### YOUR GOAL
Read through the lines below and copy the ones holding the string "Квадратичная".

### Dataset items
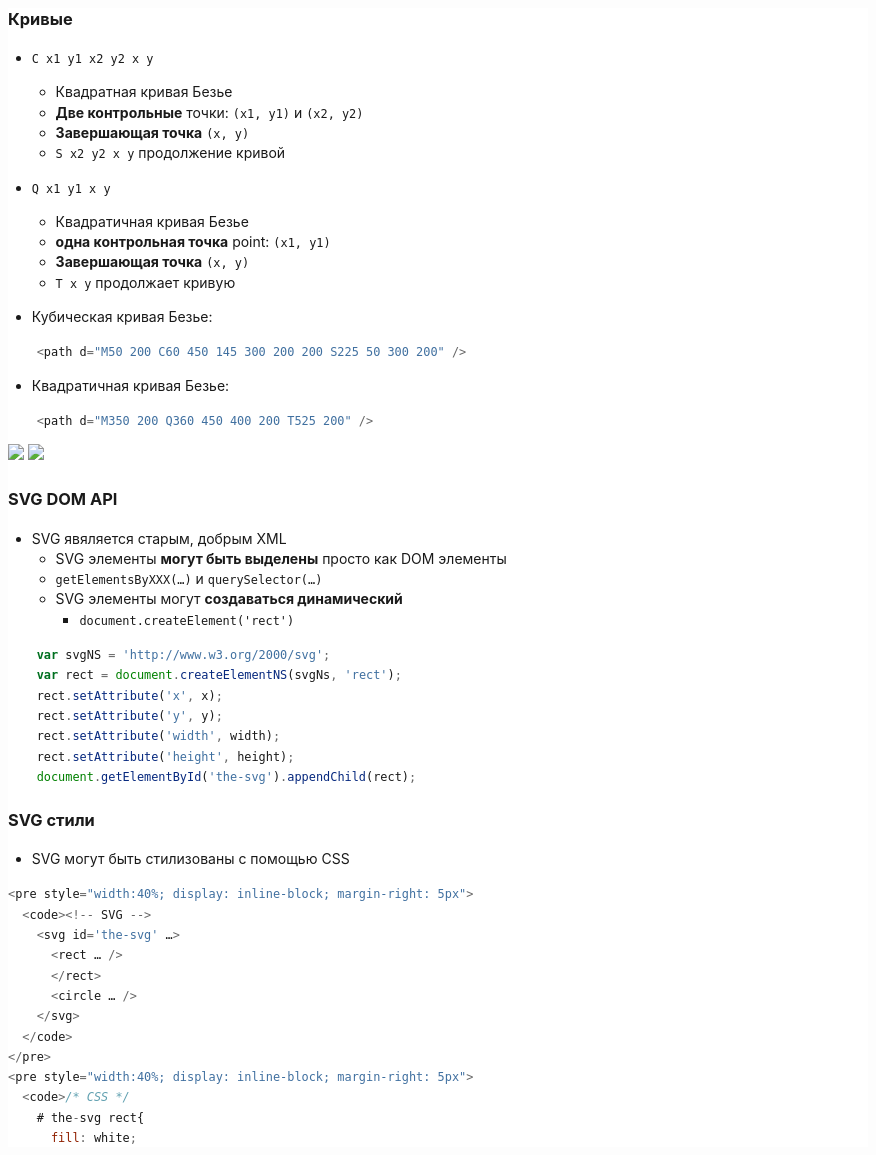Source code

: ### Кривые
- `C x1 y1 x2 y2 x y`
    - Квадратная кривая Безье
    - **Две контрольные** точки: `(x1, y1)` и `(x2, y2)`
    - **Завершающая точка** `(x, y)`
    - `S x2 y2 x y` продолжение кривой
- `Q x1 y1 x y`
    - Квадратичная кривая Безье
    - **одна контрольная точка** point: `(x1, y1)`
    - **Завершающая точка** `(x, y)`
    - `T x y` продолжает кривую


- Кубическая кривая Безье:

```js
    <path d="M50 200 C60 450 145 300 200 200 S225 50 300 200" />
```

- Квадратичная кривая Безье:

```js
    <path d="M350 200 Q360 450 400 200 T525 200" />
```


<div>
<img src="http://www.picshare.ru/uploads/170301/EQGi2Ruzt7.png" height="250" class="fragment"/>
<img src="http://www.picshare.ru/uploads/170301/5suk45h2Gl.png" height="250" class="fragment"/>
</div>


### SVG DOM API

- SVG явяляется старым, добрым XML
    - SVG элементы **могут быть выделены** просто как DOM элементы
    - `getElementsByXXX(…)` и `querySelector(…)`
    - SVG элементы могут **создаваться динамический**
        - `document.createElement('rect')`

```js
    var svgNS = 'http://www.w3.org/2000/svg';
    var rect = document.createElementNS(svgNs, 'rect');
    rect.setAttribute('x', x);
    rect.setAttribute('y', y);
    rect.setAttribute('width', width);
    rect.setAttribute('height', height);
    document.getElementById('the-svg').appendChild(rect);
```

### SVG стили
- SVG могут быть стилизованы с помощью CSS

```js
<pre style="width:40%; display: inline-block; margin-right: 5px">
  <code><!-- SVG -->
    <svg id='the-svg' …>
      <rect … />
      </rect>
      <circle … />
    </svg>
  </code>
</pre>
<pre style="width:40%; display: inline-block; margin-right: 5px">
  <code>/* CSS */
    # the-svg rect{
      fill: white;
```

### WRITTEN RESPONSE
    - Квадратичная кривая Безье
- Квадратичная кривая Безье:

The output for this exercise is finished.